In 2018 we expect to see the FWC continue its recent trend of extending accessorial liability under section 550 of the FW Act to apply to HR managers and third parties.
Section 550 provides that people "involved in" conduct which contravenes the FW Act can be held liable as an accessory to the contravention. An "involved" individual can still be liable even if they do not appreciate that the conduct is unlawful.
Accessorial liability and HR
In late 2017, the Fair Work Ombudsman was again successful in an action against an HR manager for underpayments. This action resulted in the HR manager being fined a penalty of $21,760.
In that case, there were underpayments totalling almost $600,000 to 85 employees over a period of over 16 months. The primary contraventions were committed by a company that owns and operates a restaurant. In addition to the underpayments, the proceedings also related to contraventions involving falsified employment records, created by the HR manager (at the direction of the director) in order to conceal the underpayments. The company's sole shareholder and director, as well as the HR manager and store manager, were respondents in the proceedings as it was alleged that they were accessories to the company's breaches. Ultimately, all four respondents were found liable and the penalties totalled almost $400,000.
The HR manager in this case was employed on a 457 visa. In her role, the HR manager was directed by the company director to calculate the pay of employees, based on the rates provided by the director of the company that were below the award level and to pay the employees in cash. The HR manager knew that the award applied and that the hourly rates were below the award level, and the HR manager advised the director of this fact. Following an employee complaint, the HR manager did not seek to ensure the company was complying with its obligations, but then, at the direction of the company director, created false records to conceal the contraventions. The HR manager admitted to all of these contraventions.
In seeking to limit the penalty imposed, the HR manager argued that:
- she had no role in setting the pay of the employees and was simply following the direction of the company director
- in her culture, it would have been inappropriate for her to defy her boss
- she has no formal human resources qualifications (but did have HR experience generally); and
- she was reliant on her working visa to remain in the country.
These arguments in mitigation were rejected. It was held that, although she was not in the same position of control as the director of the company, there were serious aspects of her involvement, including her knowledge of the contravention, as well as the fact that the HR manager had a significant level of involvement in the contraventions, especially in relation to falsifying the records. This justified the imposition of a significant, as opposed to nominal, penalty of $21,760.

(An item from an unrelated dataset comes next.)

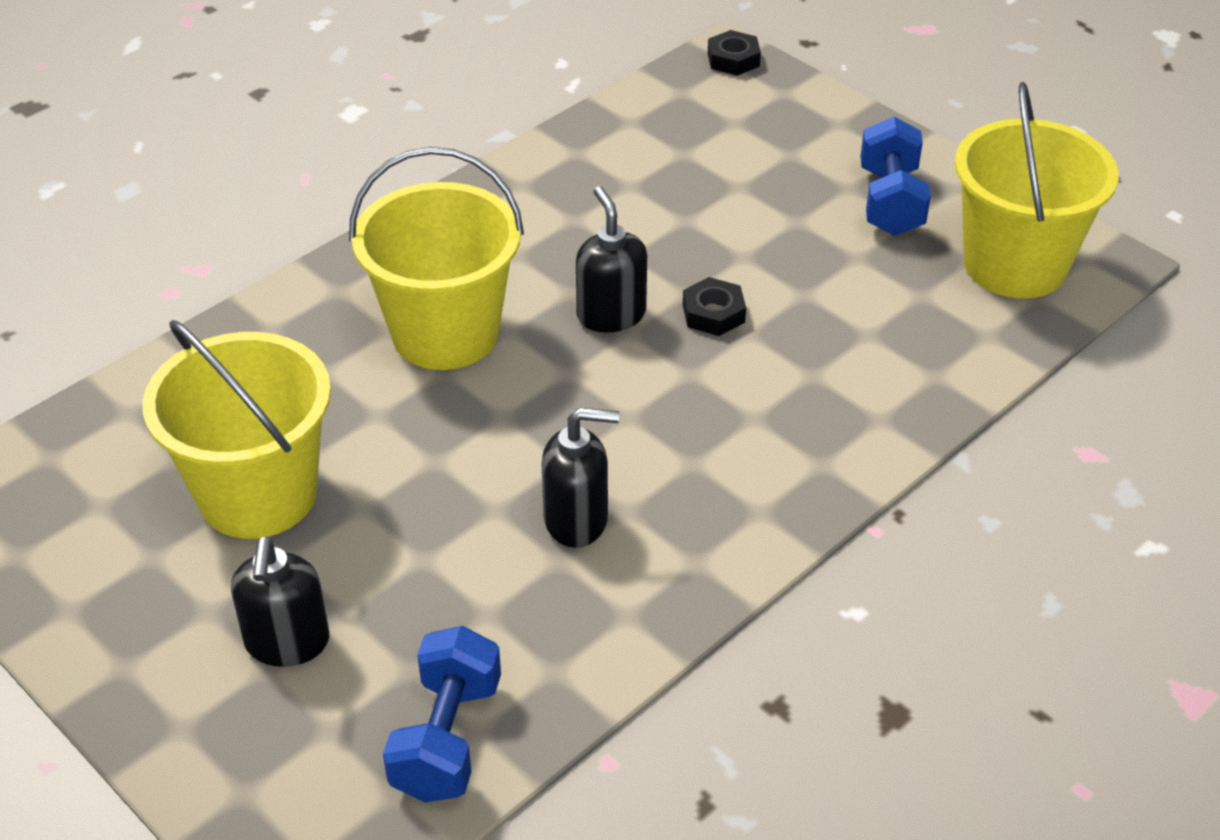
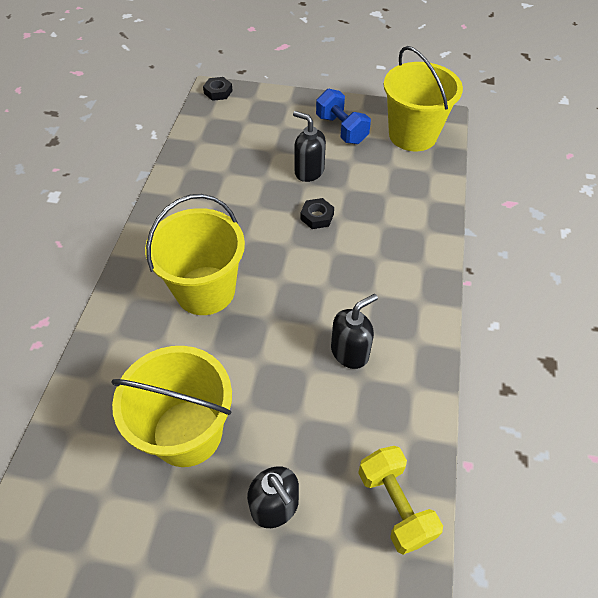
camera: 35 degrees left, 10 degrees up
blue dumbbell [383,626,501,803] -> yellow dumbbell [358,446,443,555]
black soap dispenser [576,186,647,332] -> black soap dispenser moved to [293,111,326,182]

The case is noteworthy as it is an example of the FWO's efforts in pursuing HR managers as a matter of deterrence. The case sends a clear message that HR managers cannot simply follow the instructions of more senior individuals and escape liability when they are aware they are engaging in contraventions. Further, the fact that the contraventions deliberately continued after the existence of a complaint (and arguably, were more serious, due to the creation of false records) were key considerations in this case.
Accessorial liability and third parties
In 2017 the Federal Circuit Court also held that an accounting firm was "involved in" its restaurant client's underpayment of employees because it had the relevant information "at its finger tips" and that it had "deliberately shut its eyes to what was going on".
This case concerned a company who operated a Melbourne Japanese fast food chain. The company and its manager were held to be in contravention of the FW Act by the Federal Circuit Court of Australia, for underpaying employees and failing to provide rest and meal breaks in accordance with the Fast Food Industry Award 2010. In 2014, the FWO identified contraventions of the FW Act by the fast food restaurant and conducted an audit. This prompted the restaurant to engage the accounting firm for assistance. The firm provided services to the restaurant including processing its payroll. The finding that the accounting firm was liable as an accessory to the contraventions was based on the fact that the accountants processed wage payments for the employees.
The Court held, in establishing accessorial liability under section 550 of the FW Act, that it was possible to infer that the accounting firm had actual knowledge of the contraventions from a combination of suspicious circumstances (such as the 2014 audit that revealed the contravention) and a failure to make inquiries and was "wilfully blind" to the contraventions. As referred to above, the Court noted that the firm had "at its fingertips" all the information it needed to confirm the failure of the restaurant to meet its obligations under the award, and yet persisted to process the payments responsible for the underpayment.
In November 2017 the Court imposed a penalty of $53,880 on the accounting firm. We expect to see more third parties named as respondents to FWO proceedings in 2018.